As it currently stands in Europe, only one automotive air conditioning refrigerant is approved under a new European Union environmental directive: HFO-1234yf, which was created by Honeywell and DuPont.
German auto giant to Daimler contends, however, that under its own testing, the refrigerant can combust during certain crash scenarios.
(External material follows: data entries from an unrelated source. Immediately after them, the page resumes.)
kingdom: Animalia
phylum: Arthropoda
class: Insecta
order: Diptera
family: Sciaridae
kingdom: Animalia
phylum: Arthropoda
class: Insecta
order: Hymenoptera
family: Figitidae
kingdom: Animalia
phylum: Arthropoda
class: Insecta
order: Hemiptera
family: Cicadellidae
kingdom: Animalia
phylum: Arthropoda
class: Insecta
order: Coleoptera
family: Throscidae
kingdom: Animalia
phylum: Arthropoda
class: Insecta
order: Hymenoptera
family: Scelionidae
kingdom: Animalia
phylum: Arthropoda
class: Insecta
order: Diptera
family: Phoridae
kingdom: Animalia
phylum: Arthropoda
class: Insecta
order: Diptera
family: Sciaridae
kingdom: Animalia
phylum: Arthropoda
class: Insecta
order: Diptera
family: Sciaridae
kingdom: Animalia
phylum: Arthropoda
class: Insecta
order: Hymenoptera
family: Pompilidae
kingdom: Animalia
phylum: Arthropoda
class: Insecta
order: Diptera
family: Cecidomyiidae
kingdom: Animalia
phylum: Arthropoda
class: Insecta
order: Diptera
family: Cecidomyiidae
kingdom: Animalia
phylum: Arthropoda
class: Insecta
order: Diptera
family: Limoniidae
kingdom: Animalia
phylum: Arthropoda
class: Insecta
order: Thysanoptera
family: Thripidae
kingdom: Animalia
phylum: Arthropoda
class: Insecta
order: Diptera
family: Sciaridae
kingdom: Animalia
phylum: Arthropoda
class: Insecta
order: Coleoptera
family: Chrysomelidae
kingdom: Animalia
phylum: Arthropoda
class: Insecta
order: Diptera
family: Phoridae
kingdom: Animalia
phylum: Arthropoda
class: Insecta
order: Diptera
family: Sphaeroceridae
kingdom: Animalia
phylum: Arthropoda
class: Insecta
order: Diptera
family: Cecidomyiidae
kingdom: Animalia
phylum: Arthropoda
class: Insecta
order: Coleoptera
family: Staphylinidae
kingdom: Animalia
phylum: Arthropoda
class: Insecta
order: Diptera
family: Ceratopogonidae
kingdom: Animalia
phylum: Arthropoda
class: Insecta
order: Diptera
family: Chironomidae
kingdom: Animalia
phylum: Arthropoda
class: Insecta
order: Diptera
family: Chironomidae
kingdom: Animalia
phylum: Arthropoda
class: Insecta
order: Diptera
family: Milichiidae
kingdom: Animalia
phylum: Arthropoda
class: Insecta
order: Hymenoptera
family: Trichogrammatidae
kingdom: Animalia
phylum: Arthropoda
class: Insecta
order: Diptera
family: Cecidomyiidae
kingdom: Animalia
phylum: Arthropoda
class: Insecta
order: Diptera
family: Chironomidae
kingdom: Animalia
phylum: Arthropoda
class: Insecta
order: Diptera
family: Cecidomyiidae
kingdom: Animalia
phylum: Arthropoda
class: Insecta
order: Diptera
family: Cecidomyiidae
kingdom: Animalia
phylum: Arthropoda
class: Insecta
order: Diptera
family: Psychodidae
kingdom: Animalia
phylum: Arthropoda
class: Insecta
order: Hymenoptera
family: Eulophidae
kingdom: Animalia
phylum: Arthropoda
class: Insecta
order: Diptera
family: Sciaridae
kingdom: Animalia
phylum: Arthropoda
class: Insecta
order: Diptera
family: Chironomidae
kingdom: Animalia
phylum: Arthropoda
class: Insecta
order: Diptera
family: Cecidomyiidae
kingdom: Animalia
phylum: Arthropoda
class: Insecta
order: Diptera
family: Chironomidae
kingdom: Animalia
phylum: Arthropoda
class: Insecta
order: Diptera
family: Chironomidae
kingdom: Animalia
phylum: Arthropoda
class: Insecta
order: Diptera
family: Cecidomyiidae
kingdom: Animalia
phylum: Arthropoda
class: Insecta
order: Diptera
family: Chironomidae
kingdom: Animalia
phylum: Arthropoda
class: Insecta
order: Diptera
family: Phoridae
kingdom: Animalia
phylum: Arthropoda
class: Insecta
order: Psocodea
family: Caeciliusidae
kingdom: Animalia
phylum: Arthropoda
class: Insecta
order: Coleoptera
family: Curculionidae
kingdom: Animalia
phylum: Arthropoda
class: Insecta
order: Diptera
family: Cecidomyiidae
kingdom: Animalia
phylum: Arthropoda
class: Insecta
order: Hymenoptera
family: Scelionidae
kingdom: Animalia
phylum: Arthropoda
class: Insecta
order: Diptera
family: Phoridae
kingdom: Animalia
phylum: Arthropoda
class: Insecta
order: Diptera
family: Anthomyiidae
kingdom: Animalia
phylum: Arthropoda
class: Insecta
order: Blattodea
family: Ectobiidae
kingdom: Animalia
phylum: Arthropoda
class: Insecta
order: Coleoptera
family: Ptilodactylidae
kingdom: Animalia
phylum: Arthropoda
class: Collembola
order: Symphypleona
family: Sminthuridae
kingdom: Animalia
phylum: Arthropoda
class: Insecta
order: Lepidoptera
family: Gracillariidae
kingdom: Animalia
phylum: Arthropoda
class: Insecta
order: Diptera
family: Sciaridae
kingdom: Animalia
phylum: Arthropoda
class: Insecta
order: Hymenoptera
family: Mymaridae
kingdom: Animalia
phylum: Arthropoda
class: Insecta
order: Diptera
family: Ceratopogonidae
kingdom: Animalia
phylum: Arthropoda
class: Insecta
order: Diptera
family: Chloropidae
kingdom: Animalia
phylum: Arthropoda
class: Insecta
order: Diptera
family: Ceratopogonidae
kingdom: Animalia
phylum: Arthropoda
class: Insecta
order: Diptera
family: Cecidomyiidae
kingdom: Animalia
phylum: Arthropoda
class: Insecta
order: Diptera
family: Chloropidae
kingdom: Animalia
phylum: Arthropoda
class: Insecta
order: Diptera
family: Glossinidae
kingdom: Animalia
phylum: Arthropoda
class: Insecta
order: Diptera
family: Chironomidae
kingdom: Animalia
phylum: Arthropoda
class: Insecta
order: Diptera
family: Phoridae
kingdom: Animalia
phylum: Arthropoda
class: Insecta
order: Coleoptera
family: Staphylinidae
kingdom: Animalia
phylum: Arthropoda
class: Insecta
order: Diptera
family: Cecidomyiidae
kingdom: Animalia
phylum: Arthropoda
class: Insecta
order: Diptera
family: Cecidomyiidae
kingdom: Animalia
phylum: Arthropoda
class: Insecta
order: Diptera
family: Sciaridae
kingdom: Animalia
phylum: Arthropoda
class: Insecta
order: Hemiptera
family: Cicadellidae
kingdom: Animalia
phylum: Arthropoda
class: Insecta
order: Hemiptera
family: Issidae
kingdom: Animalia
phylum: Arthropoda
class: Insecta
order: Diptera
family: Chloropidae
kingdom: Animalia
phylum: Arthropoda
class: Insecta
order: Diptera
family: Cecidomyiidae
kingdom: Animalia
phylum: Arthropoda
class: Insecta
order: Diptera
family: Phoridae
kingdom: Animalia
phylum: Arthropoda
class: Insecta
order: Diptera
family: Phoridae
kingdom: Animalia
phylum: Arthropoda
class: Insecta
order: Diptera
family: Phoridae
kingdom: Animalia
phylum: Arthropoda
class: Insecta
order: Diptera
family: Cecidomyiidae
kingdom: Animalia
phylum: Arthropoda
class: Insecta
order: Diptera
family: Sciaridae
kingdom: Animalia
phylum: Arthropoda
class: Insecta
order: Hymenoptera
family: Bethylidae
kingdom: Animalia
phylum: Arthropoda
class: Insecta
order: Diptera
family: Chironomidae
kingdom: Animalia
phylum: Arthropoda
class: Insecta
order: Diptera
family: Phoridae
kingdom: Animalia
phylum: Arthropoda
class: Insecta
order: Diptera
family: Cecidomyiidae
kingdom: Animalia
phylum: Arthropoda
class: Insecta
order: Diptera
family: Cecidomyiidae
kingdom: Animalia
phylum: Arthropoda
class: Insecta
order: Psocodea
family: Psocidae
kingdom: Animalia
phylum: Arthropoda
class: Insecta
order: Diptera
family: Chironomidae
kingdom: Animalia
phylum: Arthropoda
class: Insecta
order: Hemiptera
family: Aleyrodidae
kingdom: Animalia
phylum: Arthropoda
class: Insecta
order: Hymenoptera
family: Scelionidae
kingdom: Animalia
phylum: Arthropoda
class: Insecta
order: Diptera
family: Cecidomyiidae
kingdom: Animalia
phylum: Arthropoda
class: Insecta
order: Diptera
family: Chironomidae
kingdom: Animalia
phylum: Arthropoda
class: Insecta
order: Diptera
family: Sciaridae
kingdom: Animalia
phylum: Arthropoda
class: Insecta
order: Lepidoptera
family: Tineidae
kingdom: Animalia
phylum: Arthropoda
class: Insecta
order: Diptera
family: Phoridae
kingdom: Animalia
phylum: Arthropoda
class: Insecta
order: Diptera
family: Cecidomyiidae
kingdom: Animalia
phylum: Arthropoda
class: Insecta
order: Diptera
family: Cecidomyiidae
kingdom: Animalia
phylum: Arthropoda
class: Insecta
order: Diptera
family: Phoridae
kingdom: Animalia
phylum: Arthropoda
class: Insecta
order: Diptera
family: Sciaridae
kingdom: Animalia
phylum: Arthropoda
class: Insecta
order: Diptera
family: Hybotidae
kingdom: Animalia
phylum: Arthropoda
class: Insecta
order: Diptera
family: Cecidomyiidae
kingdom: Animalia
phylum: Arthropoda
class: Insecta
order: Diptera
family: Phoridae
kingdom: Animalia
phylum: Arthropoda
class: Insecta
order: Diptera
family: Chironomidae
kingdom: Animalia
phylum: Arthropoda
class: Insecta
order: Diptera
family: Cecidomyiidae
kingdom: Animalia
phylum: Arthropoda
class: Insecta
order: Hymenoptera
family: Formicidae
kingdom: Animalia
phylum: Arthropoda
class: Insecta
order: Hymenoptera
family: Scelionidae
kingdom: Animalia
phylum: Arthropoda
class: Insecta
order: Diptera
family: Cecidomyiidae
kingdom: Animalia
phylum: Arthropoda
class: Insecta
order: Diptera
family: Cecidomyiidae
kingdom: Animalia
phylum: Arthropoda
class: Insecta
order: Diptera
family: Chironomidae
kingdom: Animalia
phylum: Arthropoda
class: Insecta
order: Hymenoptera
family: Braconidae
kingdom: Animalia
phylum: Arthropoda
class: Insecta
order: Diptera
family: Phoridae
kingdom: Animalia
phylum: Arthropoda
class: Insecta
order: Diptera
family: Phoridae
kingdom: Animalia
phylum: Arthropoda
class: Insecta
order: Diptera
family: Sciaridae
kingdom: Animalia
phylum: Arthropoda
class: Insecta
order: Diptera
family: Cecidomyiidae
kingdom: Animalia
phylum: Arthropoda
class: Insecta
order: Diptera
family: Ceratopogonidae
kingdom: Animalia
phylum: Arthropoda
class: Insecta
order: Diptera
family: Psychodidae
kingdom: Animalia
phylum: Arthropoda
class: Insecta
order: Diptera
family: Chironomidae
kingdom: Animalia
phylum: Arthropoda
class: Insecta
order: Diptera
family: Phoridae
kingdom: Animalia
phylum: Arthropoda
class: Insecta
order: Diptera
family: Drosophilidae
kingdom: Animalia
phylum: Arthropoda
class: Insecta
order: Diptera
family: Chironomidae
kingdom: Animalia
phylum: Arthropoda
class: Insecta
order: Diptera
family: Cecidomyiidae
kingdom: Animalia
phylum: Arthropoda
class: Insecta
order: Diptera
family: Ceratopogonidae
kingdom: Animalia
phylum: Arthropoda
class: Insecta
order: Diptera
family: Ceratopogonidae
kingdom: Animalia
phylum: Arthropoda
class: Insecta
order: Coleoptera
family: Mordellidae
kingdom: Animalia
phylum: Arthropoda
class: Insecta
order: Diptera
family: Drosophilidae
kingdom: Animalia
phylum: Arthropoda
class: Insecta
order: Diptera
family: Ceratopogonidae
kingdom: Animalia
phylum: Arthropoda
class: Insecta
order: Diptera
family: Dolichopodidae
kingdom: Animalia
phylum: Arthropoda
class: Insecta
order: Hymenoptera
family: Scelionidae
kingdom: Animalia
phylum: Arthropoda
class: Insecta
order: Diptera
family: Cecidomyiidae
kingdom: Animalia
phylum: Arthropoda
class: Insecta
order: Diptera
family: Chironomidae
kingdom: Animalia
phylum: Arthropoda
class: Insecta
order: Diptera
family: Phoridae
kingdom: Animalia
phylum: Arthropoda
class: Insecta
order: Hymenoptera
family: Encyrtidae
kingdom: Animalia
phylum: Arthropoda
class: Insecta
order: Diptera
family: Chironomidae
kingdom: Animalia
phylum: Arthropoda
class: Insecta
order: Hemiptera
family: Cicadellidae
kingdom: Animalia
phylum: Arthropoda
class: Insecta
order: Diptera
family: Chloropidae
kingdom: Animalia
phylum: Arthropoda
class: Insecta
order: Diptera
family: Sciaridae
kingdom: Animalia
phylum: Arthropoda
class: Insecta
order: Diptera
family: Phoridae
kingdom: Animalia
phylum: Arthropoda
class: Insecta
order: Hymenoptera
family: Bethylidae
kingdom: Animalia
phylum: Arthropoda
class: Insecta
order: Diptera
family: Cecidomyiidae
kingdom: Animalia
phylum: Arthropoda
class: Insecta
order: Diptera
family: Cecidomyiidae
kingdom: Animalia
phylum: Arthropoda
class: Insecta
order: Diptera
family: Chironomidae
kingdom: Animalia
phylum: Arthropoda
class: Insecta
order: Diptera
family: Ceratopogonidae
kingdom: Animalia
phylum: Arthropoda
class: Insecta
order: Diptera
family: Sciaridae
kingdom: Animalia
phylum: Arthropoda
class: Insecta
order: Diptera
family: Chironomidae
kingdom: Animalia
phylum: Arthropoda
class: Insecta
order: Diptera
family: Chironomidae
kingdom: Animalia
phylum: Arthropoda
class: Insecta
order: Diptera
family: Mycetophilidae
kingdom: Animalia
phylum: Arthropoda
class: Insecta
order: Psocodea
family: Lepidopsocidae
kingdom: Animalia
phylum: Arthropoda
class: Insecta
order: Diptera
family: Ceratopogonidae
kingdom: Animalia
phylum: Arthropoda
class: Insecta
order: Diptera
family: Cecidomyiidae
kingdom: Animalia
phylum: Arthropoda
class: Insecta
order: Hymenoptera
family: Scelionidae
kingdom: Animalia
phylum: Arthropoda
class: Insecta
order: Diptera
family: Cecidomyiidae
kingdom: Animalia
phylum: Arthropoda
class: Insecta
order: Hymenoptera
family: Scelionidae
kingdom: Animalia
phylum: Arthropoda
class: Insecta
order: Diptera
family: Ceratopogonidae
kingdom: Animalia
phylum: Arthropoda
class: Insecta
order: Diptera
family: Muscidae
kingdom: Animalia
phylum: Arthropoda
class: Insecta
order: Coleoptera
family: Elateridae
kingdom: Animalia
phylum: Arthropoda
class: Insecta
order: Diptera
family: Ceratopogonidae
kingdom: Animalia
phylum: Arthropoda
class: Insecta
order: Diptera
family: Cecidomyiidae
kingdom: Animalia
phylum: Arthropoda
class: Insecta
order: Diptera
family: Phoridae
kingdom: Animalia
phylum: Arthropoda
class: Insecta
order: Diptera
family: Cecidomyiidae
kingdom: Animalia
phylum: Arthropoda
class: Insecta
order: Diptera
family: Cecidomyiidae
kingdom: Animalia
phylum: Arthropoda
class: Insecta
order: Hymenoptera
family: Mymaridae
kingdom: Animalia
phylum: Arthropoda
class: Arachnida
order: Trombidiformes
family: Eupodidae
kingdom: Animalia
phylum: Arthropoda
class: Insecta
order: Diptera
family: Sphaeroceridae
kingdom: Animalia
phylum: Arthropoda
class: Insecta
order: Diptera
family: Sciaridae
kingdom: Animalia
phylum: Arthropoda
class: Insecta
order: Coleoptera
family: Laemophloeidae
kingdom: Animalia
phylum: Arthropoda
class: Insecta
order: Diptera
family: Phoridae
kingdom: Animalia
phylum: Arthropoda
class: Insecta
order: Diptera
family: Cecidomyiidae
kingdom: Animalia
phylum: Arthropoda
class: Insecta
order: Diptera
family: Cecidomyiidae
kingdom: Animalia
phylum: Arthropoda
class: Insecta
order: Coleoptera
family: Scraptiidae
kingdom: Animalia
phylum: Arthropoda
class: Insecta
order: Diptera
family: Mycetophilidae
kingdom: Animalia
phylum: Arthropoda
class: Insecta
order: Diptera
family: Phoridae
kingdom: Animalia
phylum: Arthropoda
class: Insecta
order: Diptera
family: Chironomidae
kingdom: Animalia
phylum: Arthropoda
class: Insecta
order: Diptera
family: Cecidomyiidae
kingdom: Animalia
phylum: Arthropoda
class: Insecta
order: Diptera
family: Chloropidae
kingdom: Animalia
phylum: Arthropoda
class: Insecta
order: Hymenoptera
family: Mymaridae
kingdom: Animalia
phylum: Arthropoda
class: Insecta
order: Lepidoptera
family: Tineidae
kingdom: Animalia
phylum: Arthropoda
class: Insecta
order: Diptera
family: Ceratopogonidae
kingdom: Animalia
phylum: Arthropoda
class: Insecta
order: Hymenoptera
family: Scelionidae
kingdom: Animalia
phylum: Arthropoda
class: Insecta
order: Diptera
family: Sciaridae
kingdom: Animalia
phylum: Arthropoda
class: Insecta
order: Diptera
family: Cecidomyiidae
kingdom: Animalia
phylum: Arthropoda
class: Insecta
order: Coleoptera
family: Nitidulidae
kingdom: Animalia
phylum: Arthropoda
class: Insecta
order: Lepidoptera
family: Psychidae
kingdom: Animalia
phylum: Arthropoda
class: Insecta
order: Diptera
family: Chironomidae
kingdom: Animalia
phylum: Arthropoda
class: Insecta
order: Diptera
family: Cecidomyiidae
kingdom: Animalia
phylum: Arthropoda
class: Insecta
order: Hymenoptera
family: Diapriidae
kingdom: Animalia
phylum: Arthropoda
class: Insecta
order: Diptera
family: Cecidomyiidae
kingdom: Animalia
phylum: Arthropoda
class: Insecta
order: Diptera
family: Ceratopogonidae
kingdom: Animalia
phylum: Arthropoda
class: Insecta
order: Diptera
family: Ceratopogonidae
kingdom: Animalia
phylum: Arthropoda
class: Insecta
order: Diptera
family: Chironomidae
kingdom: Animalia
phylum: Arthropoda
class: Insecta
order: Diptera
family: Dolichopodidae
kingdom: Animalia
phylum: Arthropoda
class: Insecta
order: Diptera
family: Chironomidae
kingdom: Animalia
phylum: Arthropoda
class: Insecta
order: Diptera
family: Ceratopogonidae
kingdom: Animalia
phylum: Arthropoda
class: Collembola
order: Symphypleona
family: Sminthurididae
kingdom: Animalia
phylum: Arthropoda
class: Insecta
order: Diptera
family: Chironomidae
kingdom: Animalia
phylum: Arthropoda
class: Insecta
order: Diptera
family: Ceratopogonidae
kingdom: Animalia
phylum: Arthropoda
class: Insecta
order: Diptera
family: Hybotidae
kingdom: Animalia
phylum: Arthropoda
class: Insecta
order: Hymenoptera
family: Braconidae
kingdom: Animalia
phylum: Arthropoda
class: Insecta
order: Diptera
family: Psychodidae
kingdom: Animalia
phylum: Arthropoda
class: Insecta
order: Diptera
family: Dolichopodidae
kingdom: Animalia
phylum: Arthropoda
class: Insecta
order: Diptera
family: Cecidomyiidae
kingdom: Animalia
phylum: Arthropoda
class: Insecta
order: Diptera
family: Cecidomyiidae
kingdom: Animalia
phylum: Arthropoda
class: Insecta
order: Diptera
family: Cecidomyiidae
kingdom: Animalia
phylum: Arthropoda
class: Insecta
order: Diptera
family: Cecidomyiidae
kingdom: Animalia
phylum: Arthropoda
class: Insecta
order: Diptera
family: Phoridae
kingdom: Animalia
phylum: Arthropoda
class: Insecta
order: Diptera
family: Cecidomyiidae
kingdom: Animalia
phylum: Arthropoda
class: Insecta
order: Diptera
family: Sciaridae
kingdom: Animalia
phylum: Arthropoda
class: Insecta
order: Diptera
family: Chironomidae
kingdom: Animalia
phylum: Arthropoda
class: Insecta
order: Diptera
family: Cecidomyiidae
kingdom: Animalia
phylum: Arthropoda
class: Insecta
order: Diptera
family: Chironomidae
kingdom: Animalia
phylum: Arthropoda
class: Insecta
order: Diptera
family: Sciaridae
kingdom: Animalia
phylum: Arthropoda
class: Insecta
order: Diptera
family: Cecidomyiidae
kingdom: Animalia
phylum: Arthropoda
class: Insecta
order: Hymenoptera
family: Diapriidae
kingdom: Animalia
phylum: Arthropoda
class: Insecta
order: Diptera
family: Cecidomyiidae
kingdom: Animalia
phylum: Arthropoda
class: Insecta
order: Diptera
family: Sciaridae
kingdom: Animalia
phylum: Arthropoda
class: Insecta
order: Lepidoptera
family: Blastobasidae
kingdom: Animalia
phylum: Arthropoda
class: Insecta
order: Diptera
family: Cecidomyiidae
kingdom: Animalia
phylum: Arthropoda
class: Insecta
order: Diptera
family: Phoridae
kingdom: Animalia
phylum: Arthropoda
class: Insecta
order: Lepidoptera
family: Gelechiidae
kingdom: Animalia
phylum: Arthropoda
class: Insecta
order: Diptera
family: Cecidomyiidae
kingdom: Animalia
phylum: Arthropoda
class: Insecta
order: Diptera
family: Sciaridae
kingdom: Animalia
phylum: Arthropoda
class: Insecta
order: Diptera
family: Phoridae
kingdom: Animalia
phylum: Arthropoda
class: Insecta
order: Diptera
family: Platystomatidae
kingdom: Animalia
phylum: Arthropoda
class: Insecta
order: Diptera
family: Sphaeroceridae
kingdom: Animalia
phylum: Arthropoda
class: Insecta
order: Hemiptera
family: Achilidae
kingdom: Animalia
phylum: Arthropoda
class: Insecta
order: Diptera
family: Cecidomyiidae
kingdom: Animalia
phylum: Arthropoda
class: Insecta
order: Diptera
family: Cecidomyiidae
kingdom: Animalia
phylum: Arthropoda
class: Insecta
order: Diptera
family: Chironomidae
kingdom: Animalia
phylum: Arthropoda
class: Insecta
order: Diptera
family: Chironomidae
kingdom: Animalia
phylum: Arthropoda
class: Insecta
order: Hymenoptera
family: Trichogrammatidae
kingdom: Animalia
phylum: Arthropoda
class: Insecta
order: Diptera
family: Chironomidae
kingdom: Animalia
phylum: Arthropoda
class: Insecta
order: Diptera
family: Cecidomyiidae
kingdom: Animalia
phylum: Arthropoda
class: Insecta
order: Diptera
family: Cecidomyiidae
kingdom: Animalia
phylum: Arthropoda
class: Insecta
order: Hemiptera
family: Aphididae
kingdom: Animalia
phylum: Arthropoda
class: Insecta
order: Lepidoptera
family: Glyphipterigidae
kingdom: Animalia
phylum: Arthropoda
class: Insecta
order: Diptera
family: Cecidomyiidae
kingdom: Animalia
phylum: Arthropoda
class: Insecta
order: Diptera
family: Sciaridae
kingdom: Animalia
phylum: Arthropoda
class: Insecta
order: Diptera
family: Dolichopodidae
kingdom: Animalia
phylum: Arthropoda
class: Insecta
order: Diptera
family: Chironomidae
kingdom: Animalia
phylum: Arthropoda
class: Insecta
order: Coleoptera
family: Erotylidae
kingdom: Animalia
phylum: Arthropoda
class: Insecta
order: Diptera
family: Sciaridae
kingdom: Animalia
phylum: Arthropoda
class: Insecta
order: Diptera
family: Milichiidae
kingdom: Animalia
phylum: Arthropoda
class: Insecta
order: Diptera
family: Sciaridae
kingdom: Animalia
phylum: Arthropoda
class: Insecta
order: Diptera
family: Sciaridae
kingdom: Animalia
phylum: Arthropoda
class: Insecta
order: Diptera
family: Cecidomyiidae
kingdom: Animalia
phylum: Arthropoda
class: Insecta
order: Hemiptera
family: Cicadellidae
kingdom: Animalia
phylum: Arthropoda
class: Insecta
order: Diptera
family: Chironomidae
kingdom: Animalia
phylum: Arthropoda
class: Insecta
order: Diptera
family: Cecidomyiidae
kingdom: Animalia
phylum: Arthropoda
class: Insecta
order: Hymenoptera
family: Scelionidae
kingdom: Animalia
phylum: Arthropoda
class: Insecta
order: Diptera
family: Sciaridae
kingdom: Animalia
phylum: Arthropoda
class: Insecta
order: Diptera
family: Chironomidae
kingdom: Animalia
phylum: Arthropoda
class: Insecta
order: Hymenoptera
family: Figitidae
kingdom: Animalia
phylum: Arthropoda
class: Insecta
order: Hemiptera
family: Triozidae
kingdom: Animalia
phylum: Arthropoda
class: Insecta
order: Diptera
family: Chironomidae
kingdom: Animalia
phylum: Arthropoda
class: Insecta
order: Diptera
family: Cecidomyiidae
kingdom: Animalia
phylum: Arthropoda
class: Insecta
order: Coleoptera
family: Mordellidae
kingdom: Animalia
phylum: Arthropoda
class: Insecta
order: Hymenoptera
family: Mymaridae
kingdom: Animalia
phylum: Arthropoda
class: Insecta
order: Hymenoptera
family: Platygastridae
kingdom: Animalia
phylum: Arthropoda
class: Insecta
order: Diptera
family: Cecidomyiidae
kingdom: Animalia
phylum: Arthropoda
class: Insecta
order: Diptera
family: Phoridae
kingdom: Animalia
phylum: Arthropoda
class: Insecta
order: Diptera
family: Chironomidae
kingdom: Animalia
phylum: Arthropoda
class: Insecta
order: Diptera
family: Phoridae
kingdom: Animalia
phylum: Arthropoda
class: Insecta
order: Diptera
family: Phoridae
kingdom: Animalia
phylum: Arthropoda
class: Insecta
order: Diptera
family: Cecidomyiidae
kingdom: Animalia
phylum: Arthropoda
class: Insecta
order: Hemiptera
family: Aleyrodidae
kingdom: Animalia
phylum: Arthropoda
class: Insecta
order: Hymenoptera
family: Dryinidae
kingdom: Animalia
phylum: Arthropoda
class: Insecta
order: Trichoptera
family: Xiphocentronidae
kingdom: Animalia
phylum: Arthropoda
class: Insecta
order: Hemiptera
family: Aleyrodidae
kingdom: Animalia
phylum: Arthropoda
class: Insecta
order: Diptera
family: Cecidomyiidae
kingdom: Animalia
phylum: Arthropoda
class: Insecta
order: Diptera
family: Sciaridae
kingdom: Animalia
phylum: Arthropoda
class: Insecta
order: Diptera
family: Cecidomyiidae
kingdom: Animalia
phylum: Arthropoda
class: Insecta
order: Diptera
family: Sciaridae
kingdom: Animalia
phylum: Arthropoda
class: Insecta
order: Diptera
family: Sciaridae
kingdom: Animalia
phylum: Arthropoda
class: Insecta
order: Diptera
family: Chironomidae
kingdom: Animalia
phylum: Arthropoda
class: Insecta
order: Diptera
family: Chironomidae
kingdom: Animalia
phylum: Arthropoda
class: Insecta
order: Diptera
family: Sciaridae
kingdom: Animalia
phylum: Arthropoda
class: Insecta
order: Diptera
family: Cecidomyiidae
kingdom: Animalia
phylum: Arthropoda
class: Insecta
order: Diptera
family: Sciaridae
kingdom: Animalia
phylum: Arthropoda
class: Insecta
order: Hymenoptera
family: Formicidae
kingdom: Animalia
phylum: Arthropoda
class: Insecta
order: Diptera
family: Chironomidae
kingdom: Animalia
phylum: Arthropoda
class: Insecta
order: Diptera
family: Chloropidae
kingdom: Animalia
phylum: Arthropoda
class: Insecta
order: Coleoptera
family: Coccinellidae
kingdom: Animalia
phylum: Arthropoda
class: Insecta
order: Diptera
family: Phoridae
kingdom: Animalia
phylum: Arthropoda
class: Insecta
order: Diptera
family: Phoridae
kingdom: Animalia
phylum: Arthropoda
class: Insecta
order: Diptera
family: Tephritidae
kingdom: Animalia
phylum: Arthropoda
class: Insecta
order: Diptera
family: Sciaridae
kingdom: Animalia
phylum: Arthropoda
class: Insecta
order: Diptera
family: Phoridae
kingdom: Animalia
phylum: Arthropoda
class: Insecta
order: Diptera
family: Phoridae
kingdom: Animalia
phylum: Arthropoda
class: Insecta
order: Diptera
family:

According to General Motors’ German brand Opel, which recently implemented the refrigerant in question, the new refrigerant is safe.
“Opel’s domestic rivals Daimler and Volkswagen are both developing expensive carbon dioxide (CO2)-based air conditioning systems in order to avoid what they say is a fire hazard posed by Honeywell and DuPont’s new refrigerant HFO-1234yf, which emits poisonous hydrogen fluoride gas when it burns,” according to a Reuters report.
Recently, Opel, in tandem with independent testing agency TÜV Rheinland, put the Opel Mokka SUV through what it called “realistic” tests and failed to spark the new refrigerant.
Presently, Daimler is defying the EU directive and has continued to include the now-banned R134a in its brand-new vehicles due to the 1234yf supposed fire risk.
Many in the industry have questioned the credibility of the Daimler tests that reportedly caused the 1234yf to ignite, despite Honeywell’s admittance that the refrigerant mixture can in fact combust.
Honeywell has accused Daimler of creating the perfect scenario in which the refrigerant might catch fire.
We’re wondering if Daimler isn’t onto something, even if they had to create an “idea”l crash scenarios.